1932 AUBURN 12 160A CONVERTIBLE SEDAN - 180514 Sold* at Scottsdale 2015 - Lot #5079 1932 AUBURN 12 160A CONVERTIBLE SEDAN https://cdn.barrett-jackson.com/staging/carlist/items/Fullsize/Cars/180514/180514_Front_3-4_Web.JPG
Lot #5079   1932 AUBURN 12 160A CONVERTIBLE SEDAN
Auction Scottsdale 2015
Reserve NO RESERVE
Status Sold
Price
Lot 5079
Year 1932
Make AUBURN
Model 12 160A
Style CONVERTIBLE SEDAN
*Includes Buyer Commission
Details
VIN 1931
Exterior Color BLUE
Interior Color BLUE
Cylinders 12
Engine Size 391 CU. IN.
Transmission 3-SPEED MANUAL
Description
Lot #5079 - This Auburn was recently re-commissioned by world-class restorer Alan Taylor. This car has been owned by some of the most well-known collectors, including Bob Bahre (1974-78), Ray Bowersox (1978-98), Bruce Earlin (1998-2011), Rupert Lindley and Paul Emple. E.L. Cord was one to look the Great Depression in the face and smile. For 1932, his team at Auburn Automobile Company launched a bombshell in the luxury car market: a V12 that would compete head-on with the offerings from Lincoln, Pierce-Arrow and Cadillac.

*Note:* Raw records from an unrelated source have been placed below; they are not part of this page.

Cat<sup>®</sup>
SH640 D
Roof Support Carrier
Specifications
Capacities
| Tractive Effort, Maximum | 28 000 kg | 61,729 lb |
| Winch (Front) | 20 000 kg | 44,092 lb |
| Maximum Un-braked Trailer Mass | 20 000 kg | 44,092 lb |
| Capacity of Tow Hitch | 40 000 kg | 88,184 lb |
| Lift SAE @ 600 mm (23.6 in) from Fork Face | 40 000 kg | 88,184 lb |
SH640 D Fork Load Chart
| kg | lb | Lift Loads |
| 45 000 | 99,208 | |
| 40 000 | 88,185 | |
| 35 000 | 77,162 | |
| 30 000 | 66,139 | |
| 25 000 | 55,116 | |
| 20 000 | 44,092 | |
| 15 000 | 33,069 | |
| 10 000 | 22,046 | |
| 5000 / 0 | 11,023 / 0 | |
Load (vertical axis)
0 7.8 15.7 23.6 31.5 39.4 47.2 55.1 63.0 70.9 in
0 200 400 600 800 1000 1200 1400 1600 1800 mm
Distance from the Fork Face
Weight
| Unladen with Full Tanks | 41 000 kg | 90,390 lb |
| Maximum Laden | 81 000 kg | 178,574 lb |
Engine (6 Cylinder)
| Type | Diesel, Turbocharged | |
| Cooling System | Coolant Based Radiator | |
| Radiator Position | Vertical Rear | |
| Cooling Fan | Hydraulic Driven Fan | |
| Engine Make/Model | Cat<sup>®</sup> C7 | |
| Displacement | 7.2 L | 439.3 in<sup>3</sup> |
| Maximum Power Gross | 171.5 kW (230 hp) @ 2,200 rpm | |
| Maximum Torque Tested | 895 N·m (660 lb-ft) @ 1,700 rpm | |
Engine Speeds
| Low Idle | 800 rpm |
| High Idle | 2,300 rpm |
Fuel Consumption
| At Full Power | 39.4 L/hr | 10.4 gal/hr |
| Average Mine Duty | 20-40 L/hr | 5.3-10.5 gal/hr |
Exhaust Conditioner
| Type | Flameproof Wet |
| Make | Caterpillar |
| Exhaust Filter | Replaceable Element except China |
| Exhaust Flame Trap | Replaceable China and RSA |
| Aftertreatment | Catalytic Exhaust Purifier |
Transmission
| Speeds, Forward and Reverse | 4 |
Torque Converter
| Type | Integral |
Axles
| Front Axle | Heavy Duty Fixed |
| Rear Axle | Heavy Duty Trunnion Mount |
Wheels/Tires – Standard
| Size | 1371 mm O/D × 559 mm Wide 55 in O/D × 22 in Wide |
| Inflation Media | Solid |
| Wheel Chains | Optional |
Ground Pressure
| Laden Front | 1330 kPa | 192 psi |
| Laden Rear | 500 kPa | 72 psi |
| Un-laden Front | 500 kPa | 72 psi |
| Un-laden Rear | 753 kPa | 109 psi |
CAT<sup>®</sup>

It was designed by chief engineer George Kublin, and it utilized a narrow 45-degree "vee" and an unusual combustion chamber, which was set on an angle to the cylinders. The valves were in the heads, but they were horizontal, and they were operated by a single camshaft through the rockers. This engine could produce 160hp from 391cid. Auburn's famous Dual-Ratio rear axle, which was standard on custom models, allowed the car to be driven in either high gear ratios, for open country roads, or in a lower ratio, for city driving. The excellent engineering was wrapped in the timeless Alan Leamy styling that made Auburns of this era some of the most beautiful of all classics. The new model could even run like the wind. Running in a Speedster model at Muroc Dry Lake, Eddie Miller broke 31 American speed records from flying starts and nine international records from standing starts. All of this made the Auburn 12 one of the finest American performance cars of its era, and its barely three years of production, from 1932 to 1934, also made it one of the scarcest. This car was subtly upgraded with much of the desirable Salon model trim, including chrome inserts below the windows, Salon door handles, and polished stainless trim on the hood louvers. As a custom model, it boasts chromed headlamps, headlights and wire wheels with side-mounts. Auburn Cord Duesenberg Club members treasure the surviving Auburn V12s for their excellent performance and show-stopping style, and any example that comes to market is fiercely desired. This phaeton would be an outstanding choice for shows and club activities, and will provide instant bragging rights to its new owner.